Pero no resulta necesariamente difícil de manejar. Los factores al azar pueden permitirse si existen suficientes acontecimientos. Las moléculas individuales de gas se mueven en una forma al azar; pero, en cualquier cantidad ordinaria de gas, existen tantas moléculas, que la azarosidad se elimina, y las
leyes de los gases
se aplicarán con gran precisión según las propiedades de temperatura, presión y volumen.
Sin embargo, aún no hemos llegado a esto, pero, en vez de ello, han existido intentos de atacar la conducta humana por métodos que son en sí mismo altamente intuitivos y tan difíciles de manejar como la conducta con la que trataban de hacer frente.
Estos métodos se remontan casi dos siglos atrás, hasta un médico austríaco, Franz Anton Mesmer, que se convirtió en la sensación de Europa debido a sus experiencias con un poderoso instrumento para estudiar el comportamiento humano. Utilizó primero imanes y luego sólo sus manos, obteniendo sus efectos mediante lo que él llamó «magnetismo animal» (luego rebautizado con el nombre de «mesmerismo»); colocaba un paciente en trance y señalaba que el paciente estaba curado de su enfermedad. Pudo muy bien haber curado a algunos de sus pacientes (ya que es posible tratar algunos trastornos por sugestión), y como consecuencia de esto fueron muy numerosos sus ardientes seguidores, inclusive el marqués de Lafayette, poco después de su triunfo en Norteamerica. Sin embargo, Mesmer, un ardiente astrólogo y místico, fue investigado con escepticismo, pero con imparcialidad, por un comité, formado, entre otros, por Lavoisier y Benjamin Franklin, y denunciado como farsante, cayendo pronto en desgracia.

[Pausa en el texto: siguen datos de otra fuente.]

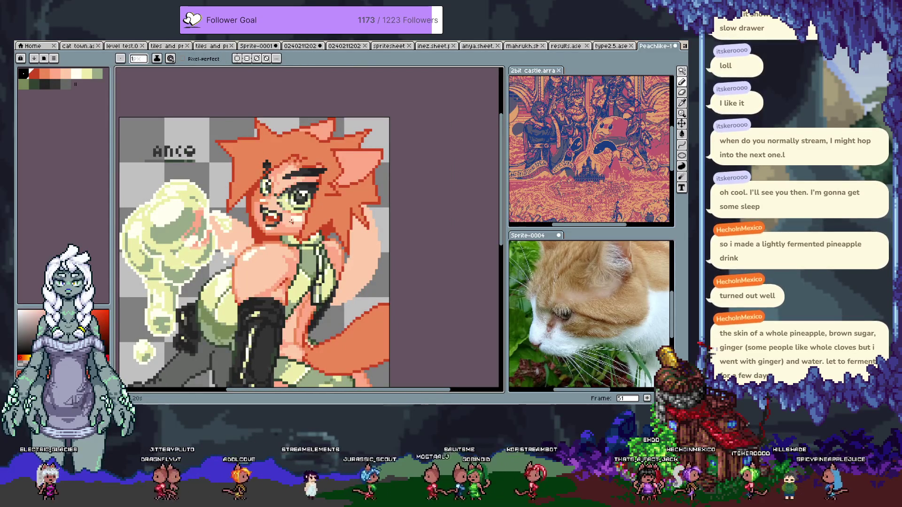
scroll(290, 221, up, 3)
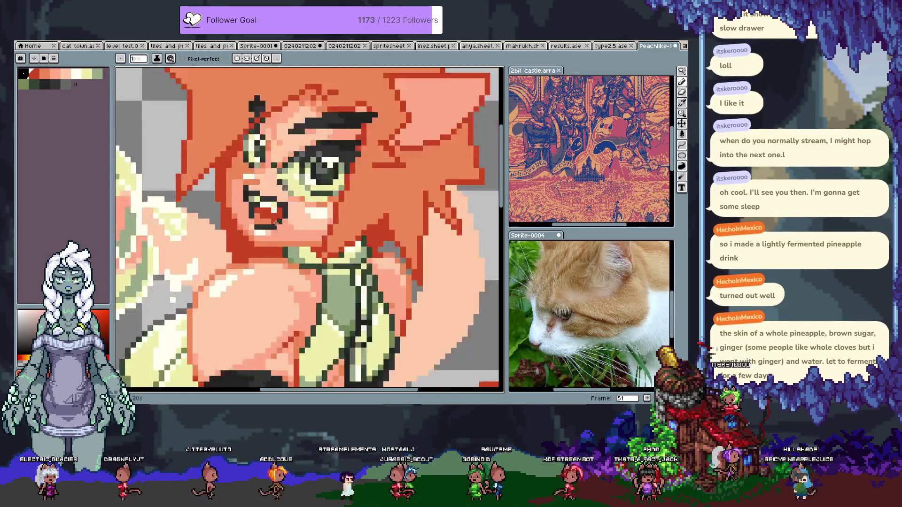
scroll(277, 224, down, 4)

No obstante, había iniciado algo nuevo. En 1850, un cirujano británico llamado James Braid dio nuevo auge al hipnotismo (fue el primero en usar este término) como procedimiento útil en medicina, y otros médicos también lo adoptaron. Entre ellos se encontraba un doctor vienés llamado Josef Breuer, quien, hacia 1880, empezó a usar la hipnosis específicamente para tratar los trastornos nerviosos y emocionales.
Por supuesto, el hipnotismo (del griego
hypnos
=
sueño) se conocía desde los tiempos antiguos, y había sido usado a menudo por los místicos. Pero Breuer y otros empezaron ahora a interpretar sus efectos como prueba de la existencia de un nivel «inconsciente» de la mente. Motivaciones de las que el individuo era inconsciente, se hallaban enterradas ahí, y podrían ser puestas al descubierto mediante la hipnosis. Era tentador suponer que estas motivaciones eran suprimidas por la mente consciente, debido a que se hallaban asociadas a los sentimientos de vergüenza o de culpabilidad, y que podían explicar un comportamiento sin finalidad alguna, irracional o incluso vicioso.
Breuer empleó el hipnotismo para demostrar las causas ocultas de la histeria y otros trastornos del comportamiento. Trabajaba con él un discípulo llamado Sigmund Freud. Durante varios años trataron a pacientes, sometiéndolos a una ligera hipnosis y alentándoles a hablar. Hallaron que los pacientes exponían experiencias o impulsos ocultos en el inconsciente, lo cual a menudo actuaba como un catártico, haciendo desaparecer sus síntomas después de despertarse de la hipnosis.